Collin has no formal training in costume design and admits she’s hopeless at pattern cutting and not much better at sewing. She originally studied illustration, which failed to excite her at all, and as soon as she graduated, she set about getting work in rep theatres, starting as a set painter and working her way up. In the late 1960s she was taken on as a costume designer by the BBC and the rest, as they say, is history.

Pride And Prejudice is one of the productions for which she continues to be best known – her designs for Colin Firth and co quite deservedly won her an Emmy.

It was a tricky project, she says, because of the lack of Regency period costume available to hire at that time.

Collin had to design and print appropriate fabrics herself and have costumes made from scratch.

She was keen to ensure the actors looked like real people wearing their own clothes, so spent a lot of time getting input from the cast. Darcy (Firth) was particularly interesting; his clothes needed to look authentic for the period while also appealing to modern audiences – it was important to emphasise Darcy’s masculinity and attractiveness. And how they did that. Firth’s Darcy is one of the best remembered of recent times.

Collin must therefore take some credit for him becoming the heart-throb he is today, I suggest. “Well, only slightly.

I think the make-up designer can take the real credit for that. She made him look amazing! He was quite sandy-haired and she made him look very dashing.”

If Collin is modest about her work, it is because she would rather it wasn’t noticed – or at least not immediately.

She is renowned for her “less is more” approach and her attention to detail. “The costume should be completely secondary so that you just become involved in the characters, particularly on television where it’s so important one believes in them. You know when you’ve cracked it because the actors are so appreciative. Lucy Crowe loves the way she looks as The Vixen in her cardigans and printed skirts and that sort of thing is so important to me because they are the ones creating these characters.”

Inspiration comes from all over – it’s obvious Collin’s mental reference library is vast, encompassing various historical periods, movements and continents.

For Nation, the National Theatre adaptation of the Terry Pratchett novel (also directed by Still), she describes afternoons lost in the British Museum.

“It’s set on a South Sea island at the turn of the 19th century, where a young Victorian girl is shipwrecked, but it’s a merging of all sorts of different cultures. I had no idea where to begin so I contacted the museum and went to look at all their objects and masks and clothes brought back by missionaries.” She pauses, presumably lost in the memory.

“It was extraordinary.”

The fabric for The Vixen’s costume was sourced by a contact in India who Collin met when working on The Bourne Supremacy in Goa.

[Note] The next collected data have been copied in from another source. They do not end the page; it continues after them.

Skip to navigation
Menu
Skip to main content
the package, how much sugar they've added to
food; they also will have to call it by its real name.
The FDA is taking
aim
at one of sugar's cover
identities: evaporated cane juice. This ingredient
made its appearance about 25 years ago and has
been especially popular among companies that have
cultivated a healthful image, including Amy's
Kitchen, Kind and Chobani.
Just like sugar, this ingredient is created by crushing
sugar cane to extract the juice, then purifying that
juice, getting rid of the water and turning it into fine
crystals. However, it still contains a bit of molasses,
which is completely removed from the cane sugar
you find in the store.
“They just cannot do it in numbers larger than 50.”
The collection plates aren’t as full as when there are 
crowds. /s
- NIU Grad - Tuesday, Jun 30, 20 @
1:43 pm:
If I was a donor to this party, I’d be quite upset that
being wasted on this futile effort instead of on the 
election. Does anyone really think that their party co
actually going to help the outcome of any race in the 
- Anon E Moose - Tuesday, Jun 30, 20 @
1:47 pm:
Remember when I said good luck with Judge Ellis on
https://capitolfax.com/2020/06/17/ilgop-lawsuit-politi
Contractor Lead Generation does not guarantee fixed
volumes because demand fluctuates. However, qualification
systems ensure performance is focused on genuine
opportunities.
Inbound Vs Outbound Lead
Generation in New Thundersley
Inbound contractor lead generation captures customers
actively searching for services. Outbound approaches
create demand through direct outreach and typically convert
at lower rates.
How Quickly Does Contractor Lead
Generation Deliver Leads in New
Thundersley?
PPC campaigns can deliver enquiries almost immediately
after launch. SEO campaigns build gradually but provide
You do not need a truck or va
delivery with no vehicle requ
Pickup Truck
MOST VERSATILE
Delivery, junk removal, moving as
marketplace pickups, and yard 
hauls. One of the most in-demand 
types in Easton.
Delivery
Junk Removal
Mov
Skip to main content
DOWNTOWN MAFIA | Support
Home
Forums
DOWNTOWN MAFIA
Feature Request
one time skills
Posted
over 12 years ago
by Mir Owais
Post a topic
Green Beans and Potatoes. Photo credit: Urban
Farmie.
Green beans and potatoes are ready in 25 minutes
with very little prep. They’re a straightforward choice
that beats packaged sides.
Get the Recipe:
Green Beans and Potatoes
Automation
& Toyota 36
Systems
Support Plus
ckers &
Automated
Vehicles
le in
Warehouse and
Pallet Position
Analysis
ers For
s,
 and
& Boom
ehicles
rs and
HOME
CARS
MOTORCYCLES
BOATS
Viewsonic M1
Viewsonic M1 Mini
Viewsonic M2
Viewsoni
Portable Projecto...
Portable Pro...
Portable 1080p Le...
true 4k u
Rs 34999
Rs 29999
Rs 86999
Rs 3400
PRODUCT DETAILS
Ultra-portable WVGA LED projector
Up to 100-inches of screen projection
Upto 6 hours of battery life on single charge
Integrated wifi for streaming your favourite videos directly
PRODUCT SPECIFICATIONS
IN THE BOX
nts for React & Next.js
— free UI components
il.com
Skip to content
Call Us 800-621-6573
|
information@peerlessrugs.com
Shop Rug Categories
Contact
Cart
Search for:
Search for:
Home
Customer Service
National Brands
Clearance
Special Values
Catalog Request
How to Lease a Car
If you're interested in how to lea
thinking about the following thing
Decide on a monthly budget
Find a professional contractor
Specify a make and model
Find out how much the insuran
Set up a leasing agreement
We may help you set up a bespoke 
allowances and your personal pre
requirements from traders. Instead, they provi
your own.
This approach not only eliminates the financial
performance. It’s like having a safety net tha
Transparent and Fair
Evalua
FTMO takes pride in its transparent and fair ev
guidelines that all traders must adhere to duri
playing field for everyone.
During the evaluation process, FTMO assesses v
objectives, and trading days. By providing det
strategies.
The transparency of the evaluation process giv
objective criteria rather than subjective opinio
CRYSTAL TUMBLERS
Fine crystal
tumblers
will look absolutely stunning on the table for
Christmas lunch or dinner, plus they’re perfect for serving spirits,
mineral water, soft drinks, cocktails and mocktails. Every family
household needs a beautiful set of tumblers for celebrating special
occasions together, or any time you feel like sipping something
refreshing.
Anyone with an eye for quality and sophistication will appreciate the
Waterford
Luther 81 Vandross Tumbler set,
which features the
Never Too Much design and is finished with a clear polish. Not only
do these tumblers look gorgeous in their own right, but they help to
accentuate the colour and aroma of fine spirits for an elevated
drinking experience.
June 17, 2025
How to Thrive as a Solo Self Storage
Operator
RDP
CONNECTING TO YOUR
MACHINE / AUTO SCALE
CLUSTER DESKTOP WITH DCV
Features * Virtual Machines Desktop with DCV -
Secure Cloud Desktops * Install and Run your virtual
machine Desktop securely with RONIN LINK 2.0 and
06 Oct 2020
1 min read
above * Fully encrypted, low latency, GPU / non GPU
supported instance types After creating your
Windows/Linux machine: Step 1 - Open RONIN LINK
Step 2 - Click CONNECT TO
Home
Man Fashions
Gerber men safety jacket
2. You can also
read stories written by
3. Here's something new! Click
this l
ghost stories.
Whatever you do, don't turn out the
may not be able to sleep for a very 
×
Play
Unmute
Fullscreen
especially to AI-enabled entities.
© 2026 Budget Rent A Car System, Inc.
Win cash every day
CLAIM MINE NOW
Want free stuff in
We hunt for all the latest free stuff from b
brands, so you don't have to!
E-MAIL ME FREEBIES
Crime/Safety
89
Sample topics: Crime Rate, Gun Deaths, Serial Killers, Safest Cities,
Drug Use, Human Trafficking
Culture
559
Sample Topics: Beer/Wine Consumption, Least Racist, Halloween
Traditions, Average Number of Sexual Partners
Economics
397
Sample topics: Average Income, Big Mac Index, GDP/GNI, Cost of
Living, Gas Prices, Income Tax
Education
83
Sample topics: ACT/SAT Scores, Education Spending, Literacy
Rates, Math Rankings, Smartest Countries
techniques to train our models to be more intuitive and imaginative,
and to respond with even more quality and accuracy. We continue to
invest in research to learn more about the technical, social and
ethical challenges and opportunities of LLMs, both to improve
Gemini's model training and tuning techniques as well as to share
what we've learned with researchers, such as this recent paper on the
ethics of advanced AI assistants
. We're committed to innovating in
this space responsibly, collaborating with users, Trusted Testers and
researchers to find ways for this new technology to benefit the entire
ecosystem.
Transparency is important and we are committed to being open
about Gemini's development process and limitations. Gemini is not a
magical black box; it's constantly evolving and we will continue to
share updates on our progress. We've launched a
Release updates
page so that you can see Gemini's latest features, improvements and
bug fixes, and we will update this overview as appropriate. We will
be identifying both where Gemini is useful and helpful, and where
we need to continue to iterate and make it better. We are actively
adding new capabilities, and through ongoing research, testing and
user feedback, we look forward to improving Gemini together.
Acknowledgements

She knew she wanted The Vixen to reference Roma gypsies and she wanted a fabric with “a flavour that is odd and different, something you wouldn’t associate with anything. India has so many prints – far more than ever make it over here – and when I sent her the pictures of my mood boards, she sent pictures of possible fabrics.”

Her work can next be seen in forthcoming film Hyde Park On Hudson, the story of the love affair between Franklin D Roosevelt (played by Bill Murray) and his distant cousin (Laura Linney) that centres on the weekend in 1939 when our King and Queen visited New York.

“With those sort of period films, it’s about taking original clothes and copying them. I wasn’t aware how many amazing late-1930s dresses there are sitting in New York costume houses.”

But I’m distracted by the cast. How wonderful, I say, working with Bill Murray. “Oh, he’s absolutely charming, a lovely man.

I actually brought him to Glyndebourne just before we finished the film. He came to see Turn Of The Screw and loved it. Then we got on the train and went to The Ram Inn at Firle for lunch – they couldn’t believe their eyes!”